Il suffit de quelques heures de travail pour en maîtriser les fondamentaux. Comme pour les autres arts reposant sur la maîtrise de techniques, il faut commencer par faire ses gammes.
Des chemins musculaires et nerveux
L’art de la parole est en premier lieu une activité physique de la même famille que les arts de la scène, la danse, le chant, la comédie. Il partage les mêmes fondations que des pratiques aussi diverses que le yoga, les arts martiaux et la plupart des sports. Les gammes consistent à s’approprier (ou redéfricher) des chemins musculaires et nerveux afin qu’ils deviennent réflexes et qu’on n’ait plus à y penser lorsqu’on parle devant les autres. C’est pourquoi la maîtrise de l’oral est bien plus ouverte socialement qu’on le croit. Il existe par exemple des formations qui permettent à des jeunes décrocheurs scolaires d’acquérir les bases de l’expression orale en quelques heures.

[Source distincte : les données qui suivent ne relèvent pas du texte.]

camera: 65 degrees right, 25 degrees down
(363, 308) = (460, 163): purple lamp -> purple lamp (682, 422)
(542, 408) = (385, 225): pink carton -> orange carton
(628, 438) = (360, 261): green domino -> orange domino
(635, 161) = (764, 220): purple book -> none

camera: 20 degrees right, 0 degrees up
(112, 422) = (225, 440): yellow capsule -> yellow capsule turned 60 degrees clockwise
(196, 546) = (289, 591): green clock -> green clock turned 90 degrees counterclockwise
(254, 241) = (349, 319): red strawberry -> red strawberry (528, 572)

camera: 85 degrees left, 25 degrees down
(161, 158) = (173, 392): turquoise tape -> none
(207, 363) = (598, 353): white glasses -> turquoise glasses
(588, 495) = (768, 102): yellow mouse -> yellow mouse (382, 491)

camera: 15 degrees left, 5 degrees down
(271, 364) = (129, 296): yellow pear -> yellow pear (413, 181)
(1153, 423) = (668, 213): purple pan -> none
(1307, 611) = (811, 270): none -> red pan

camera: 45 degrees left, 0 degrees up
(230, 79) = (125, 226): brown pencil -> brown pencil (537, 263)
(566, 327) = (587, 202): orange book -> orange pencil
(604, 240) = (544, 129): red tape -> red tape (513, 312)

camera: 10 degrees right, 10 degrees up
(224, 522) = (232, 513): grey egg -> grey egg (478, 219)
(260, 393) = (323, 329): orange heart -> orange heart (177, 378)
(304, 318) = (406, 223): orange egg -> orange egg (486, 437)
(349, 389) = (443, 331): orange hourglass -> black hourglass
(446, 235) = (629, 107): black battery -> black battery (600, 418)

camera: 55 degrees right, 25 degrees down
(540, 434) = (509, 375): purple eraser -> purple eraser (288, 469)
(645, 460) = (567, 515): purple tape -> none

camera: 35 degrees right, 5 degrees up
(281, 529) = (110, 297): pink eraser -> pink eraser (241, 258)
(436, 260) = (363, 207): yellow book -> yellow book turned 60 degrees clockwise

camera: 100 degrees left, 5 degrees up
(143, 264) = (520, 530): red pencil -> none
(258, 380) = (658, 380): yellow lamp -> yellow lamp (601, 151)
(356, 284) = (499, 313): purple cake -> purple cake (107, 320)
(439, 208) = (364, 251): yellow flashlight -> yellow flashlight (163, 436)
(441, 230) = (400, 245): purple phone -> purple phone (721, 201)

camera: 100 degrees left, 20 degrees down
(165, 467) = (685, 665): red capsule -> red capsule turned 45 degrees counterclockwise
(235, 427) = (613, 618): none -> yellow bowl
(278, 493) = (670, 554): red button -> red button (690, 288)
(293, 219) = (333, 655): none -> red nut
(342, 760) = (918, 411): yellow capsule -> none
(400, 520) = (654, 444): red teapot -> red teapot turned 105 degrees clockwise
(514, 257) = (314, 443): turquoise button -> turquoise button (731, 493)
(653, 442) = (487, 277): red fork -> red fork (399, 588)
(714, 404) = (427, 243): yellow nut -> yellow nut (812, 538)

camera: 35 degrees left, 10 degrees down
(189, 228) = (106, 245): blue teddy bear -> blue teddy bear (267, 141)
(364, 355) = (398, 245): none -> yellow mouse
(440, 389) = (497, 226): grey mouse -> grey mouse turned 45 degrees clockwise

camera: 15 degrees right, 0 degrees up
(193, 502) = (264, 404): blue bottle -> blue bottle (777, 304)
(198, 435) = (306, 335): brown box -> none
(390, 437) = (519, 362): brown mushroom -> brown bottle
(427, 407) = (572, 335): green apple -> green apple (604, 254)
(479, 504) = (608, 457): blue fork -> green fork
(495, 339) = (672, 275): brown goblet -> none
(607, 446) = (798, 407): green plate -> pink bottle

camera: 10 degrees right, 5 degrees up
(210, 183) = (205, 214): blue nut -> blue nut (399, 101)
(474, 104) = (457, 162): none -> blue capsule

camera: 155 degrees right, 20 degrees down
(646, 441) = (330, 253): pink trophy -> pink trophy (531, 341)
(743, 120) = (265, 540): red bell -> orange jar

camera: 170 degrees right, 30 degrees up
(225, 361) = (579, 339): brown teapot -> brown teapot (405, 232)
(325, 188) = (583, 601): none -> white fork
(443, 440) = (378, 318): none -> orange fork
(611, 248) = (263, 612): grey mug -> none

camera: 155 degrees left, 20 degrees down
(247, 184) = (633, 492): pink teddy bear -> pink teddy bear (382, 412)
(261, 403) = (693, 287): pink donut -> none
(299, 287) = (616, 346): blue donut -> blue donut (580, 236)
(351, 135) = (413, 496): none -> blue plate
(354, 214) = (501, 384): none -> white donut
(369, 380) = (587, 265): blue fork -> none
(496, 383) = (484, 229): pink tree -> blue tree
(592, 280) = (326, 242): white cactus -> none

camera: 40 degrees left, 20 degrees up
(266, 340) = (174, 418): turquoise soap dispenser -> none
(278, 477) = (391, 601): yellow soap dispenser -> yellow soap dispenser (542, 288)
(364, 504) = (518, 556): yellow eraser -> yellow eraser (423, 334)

Si l’on relit minutieusement les auteurs de l’Antiquité, on s’aperçoit ainsi que les plus grands orateurs ne le sont devenus que par un entraînement du corps, de la respiration, de la voix. Lorsque Démosthène (4e siècle av. J.C.) se risque à son premier discours devant un grand public, il revient chez lui en pleurant. La moitié de son auditoire, des commerçants athéniens, des artisans, des pêcheurs lui tournent le dos quand ils ne se moquent pas ouvertement de lui. Averti de sa déconvenue, un ami comédien le réconforte et propose de lui enseigner les techniques qui lui font défaut. Celles de base sont les mêmes que celles de l’acteur, déclare-t-il. Et c’est ainsi que celui qui allait devenir le plus grand orateur de l’Antiquité, qui a inspiré les modèles de l’art oratoire depuis plus de deux millénaires se concentre sur des exercices physiques. Il a le souffle court et, selon certaines sources, bégaye : qu’à cela ne tienne, il déclame des tirades et des vers en courant et en remontant des pentes, avec dans la bouche des gravillons qu’il a recueillis au bord de la rivière. Son épaule se relève mécaniquement quand il parle en public – signe de nervosité que d’autres dans l’histoire ont pu avoir –, il répète ses discours, l’épaule sous une lance suspendue au plafond. De même, Cicéron encore jeune homme constate la médiocrité de ses performances et commence par développer son souffle.